----- DATA PROVIDED
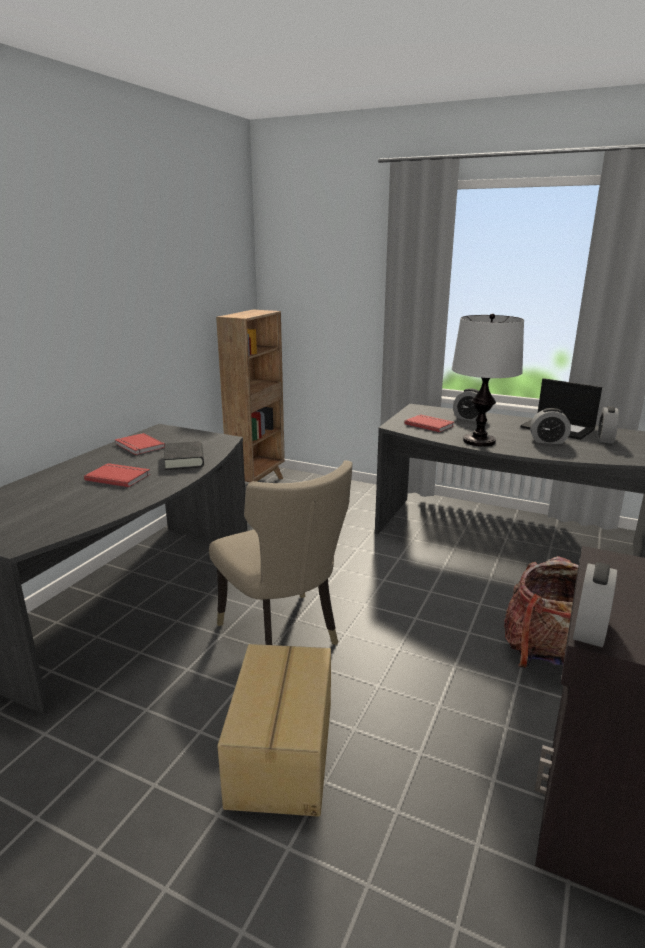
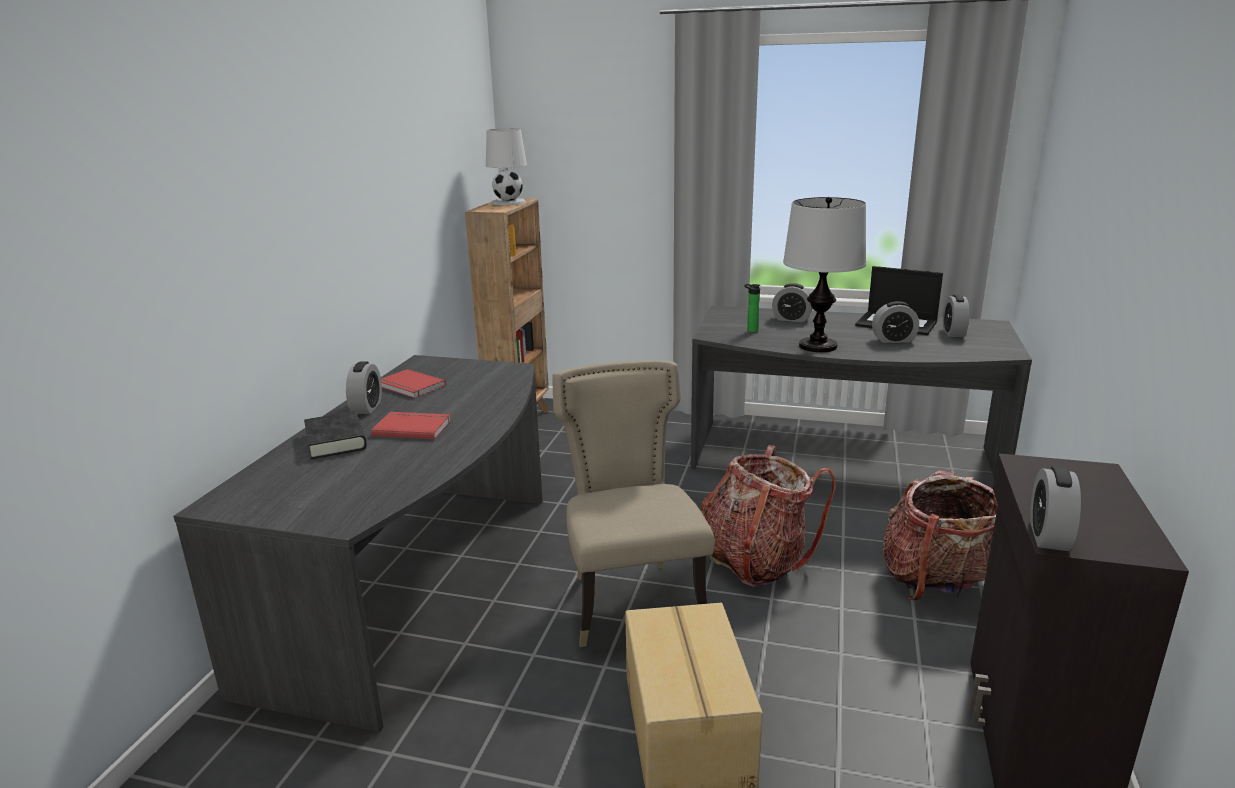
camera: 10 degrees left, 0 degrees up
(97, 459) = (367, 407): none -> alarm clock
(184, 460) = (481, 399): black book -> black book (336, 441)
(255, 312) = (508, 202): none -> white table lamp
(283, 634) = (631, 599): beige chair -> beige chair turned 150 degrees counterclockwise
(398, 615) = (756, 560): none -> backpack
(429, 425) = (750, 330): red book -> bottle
----------
ASSIGNED TASK
Please find every line in the listing that holds the string "degrees" and copy it.

EXERCISE SOLUTION
camera: 10 degrees left, 0 degrees up
(283, 634) = (631, 599): beige chair -> beige chair turned 150 degrees counterclockwise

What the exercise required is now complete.